Who cares about calories?!
September, 2009
Do you care about calories? Or do you care about your body's health and ability to heal?
Food is more than calories.
I find it surprising to see how much nutrition advice focuses on calorie and portion guidelines. It is my opinion that focusing on calories is the wrong way to go if you are looking to create long-lasting health. Here's why:
-
Diets, calories and food restrictions automatically put you in the frame of mind of limitation
"You can only eat X number of calories a day." When you believe that you have to create a limitation for yourself it automatically reduces your sense of freedom. Where is the joy in that? How can you create a sustainable lifestyle if you are always in a place of counting your calories/points/ounces? And are all calories the same?
-
By focusing on calories we lose the bigger picture of food
Food is much more than calories! Food is VERY complex chemistry that we haven't even begun to understand. The complex chemistry of foods as they come from nature (vegetables, fruits, nuts, proteins) interacts with the chemistry of your body to trigger healing reactions, build new cells, produce blood, create hormones, neurotransmitters, etc.

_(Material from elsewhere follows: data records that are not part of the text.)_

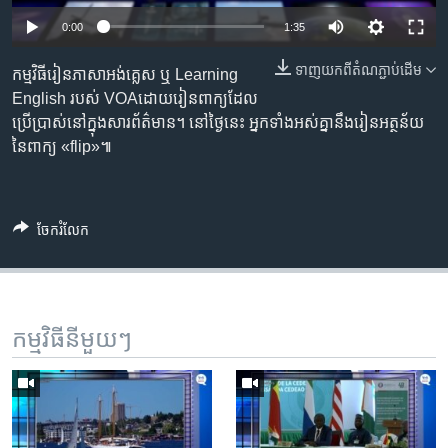
រចនា
សម្ព័ន្ធ​
0:00
1:35
Khmer English
រំលង​
ទាញ​យក​ពី​តំណភ្ជាប់​ដើម
កម្មវិធីរៀនភាសាអង់គ្លេស ឬ Learning
និង​
បណ្តាញ​សង្គម
English របស់ VOAដោយរៀនពាក្យដែល
ចូល​
ប្រើប្រាស់នៅក្នុងសារព័ត៌មាន។ នៅថ្ងៃនេះ អ្នកទាំងអស់គ្នានឹងរៀនអត្ថន័យ
ទៅ​
នៃពាក្យ «flip»៕
កាន់​
ទំព័រ​
ភាសា
ស្វែង​
រក
ចែករំលែក
កម្មវិធី​នីមួយៗ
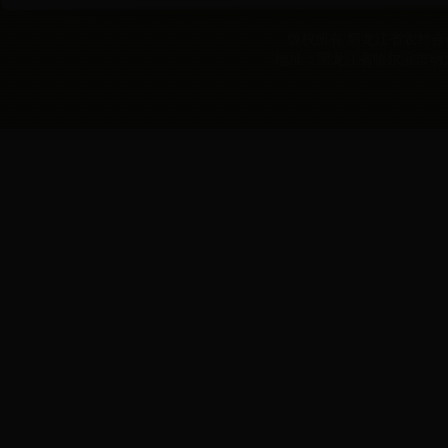
版权所有 黑龙江省农村合作经
地址：黑龙江省哈尔滨市动力区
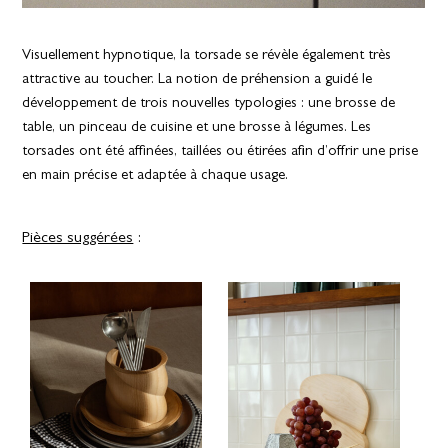
Visuellement hypnotique, la torsade se révèle également très
attractive au toucher. La notion de préhension a guidé le
développement de trois nouvelles typologies : une brosse de
table, un pinceau de cuisine et une brosse à légumes. Les
torsades ont été affinées, taillées ou étirées afin d’offrir une prise
en main précise et adaptée à chaque usage.
Pièces suggérées
:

Food that triggers healing is real food; food that is so fresh, so close to its natural state that it could have come from your garden. Food that triggers healing has a life force and has not been sitting on a shelf for weeks.
-
Thinking calories doesn't necessarily lead people to make better choices
Things like 100 calorie snack packs prove my point. Most of them are empty calories made out of all processed ingredients and very little real food; certainly very little life force in that little packet.
Even if you get calories, if you don't give your body the nutrition it needs, it will continue to ask for it. Your body's requests for nutrition show up in more hunger, cravings, etc. Because you keep giving it fluff but none of the substance that help you build bones, cells, blood, etc.
Another great example of this is diet soda. It doesn't have any calories but that doesn't mean it's good for you.
-
When we think about calories we get into a habit of thinking
Thinking "calories" puts us in a rational state about what we "should" be eating vs. listening to what our body tells us it needs. They are very different things.
You know well that animals in nature don't count calories or points, and yet they know what to eat. You've probably seen your cat or dog eat grass or leaves. Instinct guides them to eat what they need for health.
Granted, many people have gotten so far away from natural eating that they have no clue what to eat. Some guidance on where to start can be helpful. But instead of starting with the limitation of "calories," how about starting with adding more foods: add more salads, fruit, and vegetable recipes to your repertoire, more home-made meals with fresh vegetables and protein. I guarantee this will begin to reacquaint you with what it feels like to eat real food and give your body real building blocks for health.
-
When we think calories we turn away from our own natural satiety wisdom
If you ration your food with rules like: a card-deck-sized portion of meat, a check-book-sized portion of fish, etc., you will likely feel limited even before you eat your meal. Instead, serve yourself a reasonable amount of REAL food on an average-sized plate and then eat slowly with 100% awareness: chewing, setting your fork down, breathing and enjoying your food. You will notice a shift in the sensation of eating and the flavor of your food when you have eaten enough and it will very likely be BEFORE your plate is empty, and long before your stomach feels "full."
Food gives you life. It is not just a bunch of calories. If you eat real food with awareness, and listen to your body, you will discover the power of your body's own wisdom.